Continual Cross-Modal Generalization
Yan Xia, Hai Huang, Minghui Fang, Zhou Zhao
TL;DR
This work tackles the challenge of building a unified multimodal representation when abundant paired data across many modalities is impractical. It proposes COMET, a continual cross-modal framework that combines a Continual Mixture of Experts Adapter (CMoE-Adapter) with a Pseudo-Modality Replay (PMR) mechanism to incrementally map new modalities into an expanding shared discrete codebook. By using a mediator modality as a bridge and enforcing memory-preserving objectives, COMET achieves strong zero-shot cross-modal generalization across video-text, audio-text, image-text, speech-text, and related tasks, validated through comprehensive pre-training and downstream evaluations. The approach offers scalable, flexible learning for diverse multimodal data, with significant performance gains on unseen data pairs and robust transfer to seen pairs, aided by dynamic codebook expansion and ablations that highlight the importance of PMR and MoE components.
Abstract
Cross-modal generalization aims to learn a shared discrete representation space from multimodal pairs, enabling knowledge transfer across unannotated modalities.
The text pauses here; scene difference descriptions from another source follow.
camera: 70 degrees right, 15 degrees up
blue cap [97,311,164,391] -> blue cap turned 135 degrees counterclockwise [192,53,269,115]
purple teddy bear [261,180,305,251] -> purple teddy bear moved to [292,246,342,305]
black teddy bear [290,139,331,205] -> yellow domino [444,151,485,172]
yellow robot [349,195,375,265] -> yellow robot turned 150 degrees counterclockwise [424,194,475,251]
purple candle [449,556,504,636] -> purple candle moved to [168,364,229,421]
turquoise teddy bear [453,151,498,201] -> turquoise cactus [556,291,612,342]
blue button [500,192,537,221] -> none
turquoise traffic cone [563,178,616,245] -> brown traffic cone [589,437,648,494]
However, achieving a unified representation for all modality pairs requires extensive paired data, which is often impractical. Inspired by the availability of abundant bimodal data (e.g., in ImageBind), we explore a continual learning approach that incrementally maps new modalities into a shared discrete codebook via a mediator modality. We propose the Continual Mixture of Experts Adapter (CMoE-Adapter) to project diverse modalities into a unified space while preserving prior knowledge. To align semantics across stages, we introduce a Pseudo-Modality Replay (PMR) mechanism with a dynamically expanding codebook, enabling the model to adaptively incorporate new modalities using learned ones as guidance. Extensive experiments on image-text, audio-text, video-text, and speech-text show that our method achieves strong performance on various cross-modal generalization tasks. Code is provided in the supplementary material.